Si se pone la atención solo en los cómics exclusivamente dedicados al período medieval, a partir de los años 60 del siglo XX es cuando comienzan a publicarse obras que empiezan a manifestar mayor rigurosidad en sus textos e imágenes. Son obras publicadas en Europa, principalmente por la escuela franco-belga, frente a las poderosas industrias del cómic norteamericanas o japonesas, donde la ambientación histórica fue un elemento predominante. En este nuevo contexto destacan las obras belgas Ramiro ­-1976-, de Stoquart y Vance, ambientada en la Castilla de los siglos XII y XIII, o Jehn -1978-, de Martín y Players, que desarrolla su narración durante la segunda mitad del siglo XV, a través de los ojos de Jhen Roque, amigo de Gilles de Rais y compañero de Juana de Arco. Este tipo de obras desembocaron en la creación de la revista Vecú, en 1985, que se dedicó a la publicación de cómics históricos, rigurosos y de calidad (Gallo León y Játiva Miralles, 2009, pp. 237-238). En los últimos años han aparecido un mayor número de obras de temática medieval, entre los que destacan varios cómics españoles, como los basados en la historia del territorio del antiguo reino astur-leonés, como La crónica de Leodegvndo de Gaspar Meana González -2001- o Domno. La vida de Gonzalo Pélaez de Javier Antonio Marinas García -2005- (Galván Freile, 2008, pp. 136-138). Usualmente son los episodios militares de la historia los que reciben una mayor atención por parte de los autores, ya que se busca el atractivo de los conflictos armados como catalizador de la acción. Los protagonistas así se enfrentan a desafíos reales, incluyendo villanos y situaciones traumáticas, que favorecen su conversión en héroes, siguiendo el esquema clásico de la progresión de dicha figura arquetípica (Campbell, 2018). La Reconquista en particular ha inspirado a numerosos autores españoles y extranjeros. Ejemplos de ello, algunos cómics dedicados a la figura del rey de Aragón Jaime I, 1229. Jaime I el Conquistador, de Oriol García Quera -2019-, el Cid Campeador, un clásico muy riguroso en cuatro volúmenes de Antonio Hernández Palacios –reeditado en 2015-, o, finalmente, 1212. Las Navas de Tolosa, de Jesús Cano de la Iglesia -2016-.

Nunca hay que desdeñar el valor intrínseco de la imagen, que puede transmitir un mensaje de manera directa. La iconicidad del cómic es importante para el acercamiento a numerosos conceptos complejos. Feudalismo, monarquía, cruzadas, religiosidad, nobleza, conceptos íntimamente vinculados a la Historia Medieval cuya comprensión, irónicamente, sigue siendo igual de inaccesible en ocasiones para el alumnado como hace medio siglo. Nada extraña si se tiene en cuenta que todavía siguen causando encendido debate entre los especialistas (Valdeón, 1996; Sabaté y Farré, 2004).

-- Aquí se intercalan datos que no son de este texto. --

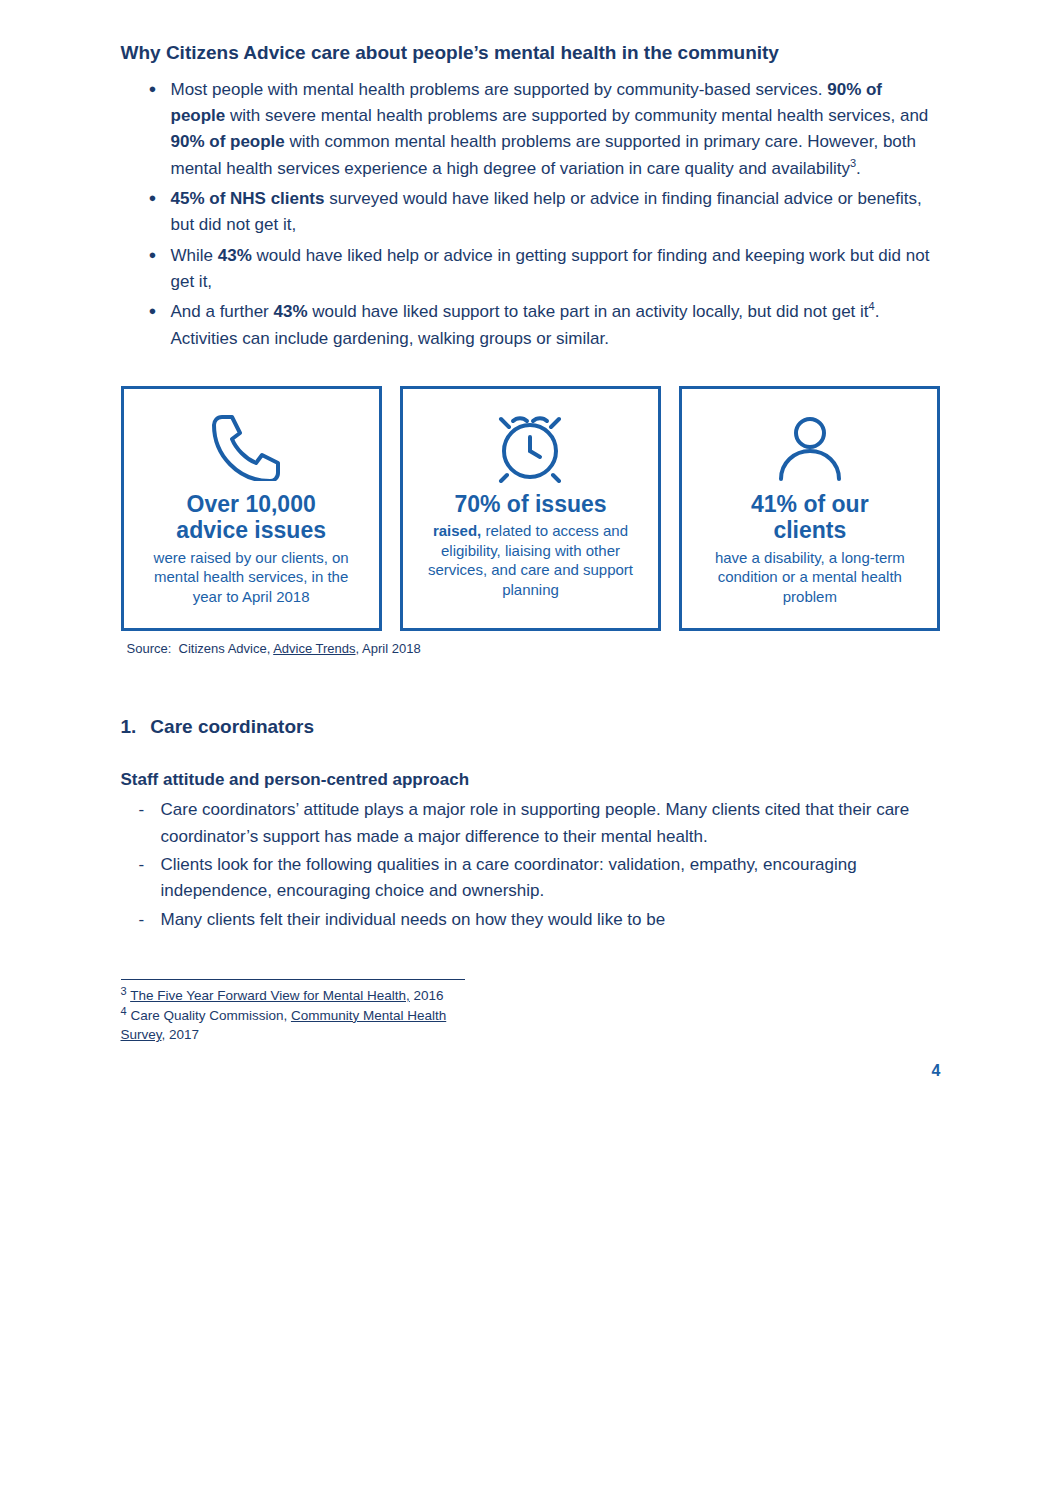Why Citizens Advice care about people’s mental health in the community
Most people with mental health problems are supported by community-based services. 90% of people with severe mental health problems are supported by community mental health services, and 90% of people with common mental health problems are supported in primary care. However, both mental health services experience a high degree of variation in care quality and availability3.
45% of NHS clients surveyed would have liked help or advice in finding financial advice or benefits, but did not get it,
While 43% would have liked help or advice in getting support for finding and keeping work but did not get it,
And a further 43% would have liked support to take part in an activity locally, but did not get it4. Activities can include gardening, walking groups or similar.
Over 10,000
advice issues
were raised by our clients, on mental health services, in the year to April 2018
70% of issues
raised, related to access and eligibility, liaising with other services, and care and support planning
41% of our
clients
have a disability, a long-term condition or a mental health problem
Source: Citizens Advice, Advice Trends, April 2018
1. Care coordinators
Staff attitude and person-centred approach
Care coordinators’ attitude plays a major role in supporting people. Many clients cited that their care coordinator’s support has made a major difference to their mental health.
Clients look for the following qualities in a care coordinator: validation, empathy, encouraging independence, encouraging choice and ownership.
Many clients felt their individual needs on how they would like to be
3 The Five Year Forward View for Mental Health, 2016
4 Care Quality Commission, Community Mental Health Survey, 2017
4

Para comprender las posibilidades didácticas de este género literario se puede remitir la cuestión a un gran apologeta del valor del estudio de los comics en sí mismos y por sí mismos, Scott McCloud. Para este autor, los comics, por definición, son icónicos, puesto que representan elementos reconocibles de inmediato, pero que sin embargo pueden ser incluso cercanos a la abstracción: se puede automáticamente reconocer una cara humana, sin embargo, esta puede componerse de apenas unas líneas esbozadas, pero nadie dejaría de reconocer en dicha representación un rostro, dotado de personalidad, independientemente del estilo artístico. Un elemento, historia o narración representada de manera icónica es asimilada por la mente a varios niveles, y ofrece una comprensión inmediata, lo cual, por otro lado, puede no ocurrir con la palabra escrita (McCloud, 1994, pp. 26-59). El valor de la imagen en sí misma no es un elemento nuevo: en la Edad Media el valor de lo visual era omnipotente, ya que los códigos visuales universalmente comprendidos incluían, incluso, el color de la vestimenta o los gestos (Le Goff, 2013). El cómic, medio eminentemente visual, pero a medio camino entre la narrativa escrita tradicional y la narrativa en movimiento del cine, ofrece un alto valor simbólico, que, por tener dicho potencial icónico, se convierte en un elemento pedagógico viable.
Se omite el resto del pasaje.